Russia Embraces Former Foe Pakistan Using Gas, Diplomacy

Pakistan, once an adversary of Russia, is building military, diplomatic and economic ties with Moscow that could upend historic alliances in the region and open up a fast-growing gas market for Russia’s energy companies, Reuters reports.

Russia’s embrace of Pakistan comes at a time when U.S. influence in Islamabad is waning, and relations between Washington and its historical ally are unraveling over the war in Afghanistan. This marks a remarkable turnaround from the 1980s, when Pakistan and the U.S. were united against Russia as the Soviet Union sent 150,000 soldiers into Afghanistan to prop up its communist ally in the Afghan capital, Kabul.

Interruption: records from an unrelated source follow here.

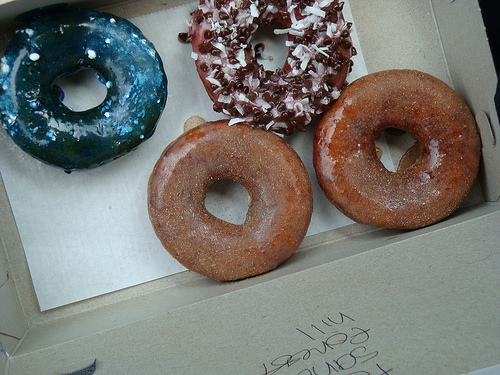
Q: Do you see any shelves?
A: No, there are no shelves.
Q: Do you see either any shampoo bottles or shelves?
A: No, there are no shelves or shampoo bottles.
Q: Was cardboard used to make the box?
A: Yes, the box is made of cardboard.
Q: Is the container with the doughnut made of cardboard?
A: Yes, the box is made of cardboard.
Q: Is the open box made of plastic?
A: No, the box is made of cardboard.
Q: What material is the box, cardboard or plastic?
A: The box is made of cardboard.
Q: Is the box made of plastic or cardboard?
A: The box is made of cardboard.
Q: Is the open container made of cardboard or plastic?
A: The box is made of cardboard.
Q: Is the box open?
A: Yes, the box is open.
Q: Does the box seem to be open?
A: Yes, the box is open.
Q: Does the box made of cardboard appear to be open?
A: Yes, the box is open.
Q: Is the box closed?
A: No, the box is open.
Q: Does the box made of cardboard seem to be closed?
A: No, the box is open.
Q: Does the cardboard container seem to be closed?
A: No, the box is open.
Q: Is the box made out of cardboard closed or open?
A: The box is open.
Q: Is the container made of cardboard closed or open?
A: The box is open.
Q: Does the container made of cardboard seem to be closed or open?
A: The box is open.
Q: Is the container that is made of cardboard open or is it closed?
A: The box is open.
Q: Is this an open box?
A: Yes, this is an open box.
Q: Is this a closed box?
A: No, this is an open box.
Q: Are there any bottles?
A: No, there are no bottles.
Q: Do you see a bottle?
A: No, there are no bottles.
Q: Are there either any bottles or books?
A: No, there are no bottles or books.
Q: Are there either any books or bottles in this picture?
A: No, there are no bottles or books.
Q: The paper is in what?
A: The paper is in the box.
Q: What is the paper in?
A: The paper is in the box.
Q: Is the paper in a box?
A: Yes, the paper is in a box.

Though the Moscow-Islamabad rapprochement is in its infancy, a slew of energy deals and growing military cooperation promise to spark life into the Russia-Pakistan relationship that was dead for many decades.

“It is an opening,” Khurram Dastgir Khan, Pakistan’s defense minister, told Reuters. “Both countries have to work through the past to open the door to the future.”

During a trip to Moscow last month by Pakistan’s foreign minister, Khawaja Asif, the two countries announced plans to establish a commission on military cooperation to combat the threat of ISIS in the region.

They also agreed to continue annual military training exercises that began in 2016 and followed the sale of four Russian attack helicopters to Pakistan, as well as the purchase of Russian engines for the Pakistan Air Force’s JF-17 fighter jets that Pakistan’s military assembles on its own soil.

Pakistani energy officials have said the two countries are negotiating potential energy deals worth in excess of $10 billion.

According to AP, Russia last month appointed an honorary council in Pakistan’s northern Khyber Pukhtunkhwa province, where its companies are in talks to build an oil refinery and a power station.

But the biggest deals focus on gas supply and infrastructure to Pakistan, one of the world’s fastest-growing liquefied natural gas (LNG) import markets.

“On a strategic basis, Russia is coming in very fast on the energy side,” said a senior Pakistani energy official.

In October, Pakistan and Russia signed an inter-governmental agreement (IGA) on energy, paving the way for Russian state-giant Gazprom to enter negotiations to supply LNG to Pakistan.

The talks are expected to conclude within three months and Gazprom is considered “one of the front-runners” to clinch a long-term supply deal, according to the Pakistani official. Based on two monthly LNG cargo deliveries, that deal would be worth about $9 billion over 15 years, he added.

There is also growing confidence that a gas pipeline due to be built by Russia, stretching 1,100 km (680 miles) from Lahore to the port city of Karachi, will go ahead.